With that in mind, we thought we’d look back at all of Marvel Disney+ shows we’ve gotten so far and rank them from worst to best. Bear in mind that being “the worst” doesn’t mean the show was a disaster, because Marvel rarely puts out anything bad. It simply means that it did not match the level of hype and excitement as the other series.

Now, without further adieu, let’s get ranking. SPOILERS ahead!

13. Secret Invasion

Remember when we said that Marvel rarely puts out anything bad a second ago? Well, there are exceptions, or at least series that come very close to being exceptions. Secret Invasion, which follows Nick Fury (Samuel L. Jackson) as he tries to stop an alien conspiracy to take over the Earth, is one of them.

Secret Invasion is competently put together. It gets us from point A to point B alright. But it feels awfully small for the room.

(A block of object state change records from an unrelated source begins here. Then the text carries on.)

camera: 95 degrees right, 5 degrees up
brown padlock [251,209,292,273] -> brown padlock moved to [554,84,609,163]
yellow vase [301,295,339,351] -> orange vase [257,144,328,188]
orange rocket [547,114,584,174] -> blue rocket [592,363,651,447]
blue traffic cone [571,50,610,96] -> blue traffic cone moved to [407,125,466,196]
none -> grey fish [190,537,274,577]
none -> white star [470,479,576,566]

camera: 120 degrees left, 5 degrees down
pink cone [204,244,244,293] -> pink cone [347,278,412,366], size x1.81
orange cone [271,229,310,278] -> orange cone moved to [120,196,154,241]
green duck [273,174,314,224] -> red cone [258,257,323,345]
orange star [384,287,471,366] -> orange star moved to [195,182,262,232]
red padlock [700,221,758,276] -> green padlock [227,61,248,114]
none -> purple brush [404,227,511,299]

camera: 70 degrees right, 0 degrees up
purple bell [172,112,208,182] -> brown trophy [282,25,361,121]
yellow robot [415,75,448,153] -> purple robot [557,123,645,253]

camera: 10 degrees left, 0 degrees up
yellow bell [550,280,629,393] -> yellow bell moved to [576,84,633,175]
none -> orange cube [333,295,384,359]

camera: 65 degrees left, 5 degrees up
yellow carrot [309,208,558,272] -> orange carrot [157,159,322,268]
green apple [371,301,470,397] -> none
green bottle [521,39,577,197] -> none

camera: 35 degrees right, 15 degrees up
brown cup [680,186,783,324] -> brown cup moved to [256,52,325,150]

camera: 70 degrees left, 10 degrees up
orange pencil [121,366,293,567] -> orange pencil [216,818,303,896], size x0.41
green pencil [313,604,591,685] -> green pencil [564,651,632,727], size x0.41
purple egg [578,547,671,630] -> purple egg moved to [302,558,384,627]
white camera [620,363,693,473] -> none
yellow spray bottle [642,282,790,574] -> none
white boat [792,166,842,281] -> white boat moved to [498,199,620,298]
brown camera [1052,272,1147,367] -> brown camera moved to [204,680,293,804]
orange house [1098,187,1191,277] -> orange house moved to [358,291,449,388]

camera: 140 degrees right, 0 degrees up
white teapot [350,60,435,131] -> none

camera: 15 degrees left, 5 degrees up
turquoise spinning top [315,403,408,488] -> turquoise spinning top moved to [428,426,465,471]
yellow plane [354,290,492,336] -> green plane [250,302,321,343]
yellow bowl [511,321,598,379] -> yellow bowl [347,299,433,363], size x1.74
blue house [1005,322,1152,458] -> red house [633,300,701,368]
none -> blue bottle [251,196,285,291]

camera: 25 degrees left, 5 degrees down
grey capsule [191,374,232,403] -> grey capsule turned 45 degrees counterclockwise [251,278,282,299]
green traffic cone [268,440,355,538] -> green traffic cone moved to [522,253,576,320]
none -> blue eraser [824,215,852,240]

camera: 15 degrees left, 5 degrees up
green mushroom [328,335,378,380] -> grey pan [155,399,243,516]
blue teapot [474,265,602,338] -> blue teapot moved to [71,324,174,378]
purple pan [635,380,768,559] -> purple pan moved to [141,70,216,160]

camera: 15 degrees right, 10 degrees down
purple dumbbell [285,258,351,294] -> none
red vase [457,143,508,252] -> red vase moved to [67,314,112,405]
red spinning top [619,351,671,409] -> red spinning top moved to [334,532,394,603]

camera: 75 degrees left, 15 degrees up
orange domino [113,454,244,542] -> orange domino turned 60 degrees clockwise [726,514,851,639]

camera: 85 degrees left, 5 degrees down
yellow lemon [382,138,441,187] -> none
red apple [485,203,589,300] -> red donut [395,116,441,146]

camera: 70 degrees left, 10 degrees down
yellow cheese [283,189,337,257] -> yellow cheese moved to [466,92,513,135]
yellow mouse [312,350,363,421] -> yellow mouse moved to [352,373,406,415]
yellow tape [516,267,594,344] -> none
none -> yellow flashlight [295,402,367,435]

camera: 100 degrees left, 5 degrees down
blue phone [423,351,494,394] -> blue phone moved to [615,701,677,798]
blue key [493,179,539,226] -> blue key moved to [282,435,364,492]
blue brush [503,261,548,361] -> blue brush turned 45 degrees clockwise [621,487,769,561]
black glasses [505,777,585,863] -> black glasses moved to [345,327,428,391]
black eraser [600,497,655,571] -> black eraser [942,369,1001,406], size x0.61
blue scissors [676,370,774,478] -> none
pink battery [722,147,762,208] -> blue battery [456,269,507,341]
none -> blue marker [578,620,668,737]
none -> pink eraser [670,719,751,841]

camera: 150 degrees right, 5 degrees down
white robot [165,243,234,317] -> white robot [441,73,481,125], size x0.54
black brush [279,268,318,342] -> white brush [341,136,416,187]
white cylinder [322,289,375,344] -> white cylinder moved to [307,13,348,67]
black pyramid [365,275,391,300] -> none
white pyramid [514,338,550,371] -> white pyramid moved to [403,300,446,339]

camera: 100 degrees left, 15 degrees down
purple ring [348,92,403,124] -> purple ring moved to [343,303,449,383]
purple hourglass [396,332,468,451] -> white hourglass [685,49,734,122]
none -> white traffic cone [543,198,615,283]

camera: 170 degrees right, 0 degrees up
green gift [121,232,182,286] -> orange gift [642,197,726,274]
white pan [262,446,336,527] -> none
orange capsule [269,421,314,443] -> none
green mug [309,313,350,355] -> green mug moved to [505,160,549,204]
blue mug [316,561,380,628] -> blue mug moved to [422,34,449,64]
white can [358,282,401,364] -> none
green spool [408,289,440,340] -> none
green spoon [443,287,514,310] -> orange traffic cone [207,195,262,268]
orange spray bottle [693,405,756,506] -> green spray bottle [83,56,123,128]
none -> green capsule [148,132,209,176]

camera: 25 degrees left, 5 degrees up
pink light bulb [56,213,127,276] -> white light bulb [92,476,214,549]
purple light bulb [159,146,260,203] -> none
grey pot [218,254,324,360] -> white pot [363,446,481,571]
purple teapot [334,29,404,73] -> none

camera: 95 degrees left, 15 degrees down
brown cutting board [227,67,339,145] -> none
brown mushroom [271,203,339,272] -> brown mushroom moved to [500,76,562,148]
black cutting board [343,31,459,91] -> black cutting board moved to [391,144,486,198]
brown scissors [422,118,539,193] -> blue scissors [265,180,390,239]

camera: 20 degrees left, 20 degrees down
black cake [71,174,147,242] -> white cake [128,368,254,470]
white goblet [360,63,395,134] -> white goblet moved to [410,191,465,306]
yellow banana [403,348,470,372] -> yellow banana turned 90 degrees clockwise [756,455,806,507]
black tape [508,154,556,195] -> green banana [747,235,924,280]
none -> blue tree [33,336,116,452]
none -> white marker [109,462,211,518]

Skrull aliens are supplanting the most powerful human leaders; that’s a big deal! But most of the resistance boils down to Nick Fury and Talos (Ben Mendelsohn) chatting, driving in cars and breaking into people’s houses. Why aren’t people more upset about this?

New characters like Gravik and G’iah fail to make much of an impression, despite noble efforts from actors Kingsley Ben-Adir and Emilia Clarke. The low point of the season comes when these two have a super-powered clash that suffers from some seriously underwhelming special effects.

It’s not all bad. Charlayne Woodard is excellent as Priscilla Davis, aka Varra, Nick Fury’s wife. (!) The two of them have some tender, tense scenes together. Olivia Colman also has a blast as British spymaster Sonya Falsworth. But mostly, we’re willing to look past Secret Invasion in favor of better shows like… – Dan Selcke

12. The Falcon and the Winter Soldier

The Falcon and the Winter Soldier takes the number six spot in this list, but it’s not because it isn’t a great show. If anything, it was exactly the type of show we needed after the madness of WandaVision. It felt like it took us back to the roots of what Marvel is at its core and reminded us of the classic Avengers storylines.

Admittedly, it was a drastic shift from the multiversal madness of WandaVision, and perhaps that’s why it ranks so low. While I loved the classic vibe, it lacked the imagination of some of its sister shows. This was more of a grounded and socially conscious series that gave us an update on Sam Wilson/Falcon (Anthony Mackie) and Bucky Barnes/Winter Soldier (Sebastian Stan) following the events of Avengers: Endgame.

The Falcon and the Winter Soldier introduced us to a post-Blip world. Everyone is struggling to return to normalcy after half the world blinked out of and later back into existence, and the process hasn’t always been smooth. I appreciated this because we haven’t gotten many looks at how the Blip impacted everyday people. This series takes a serious look at how folks are affected after being gone for five years, and what that means for their daily lives.

Furthermore, Falcon reminded us that Steve Rogers (Chris Evans) is gone and it’s up to Sam and Bucky to forge a way forward. I still can’t describe the emotions I felt as Sam took on the Captain American mantle; there were chills, goosebumps and pride. It’s such a profound moment to see a Black Captain America on screen. And the best part? He’s coming back for his own movie!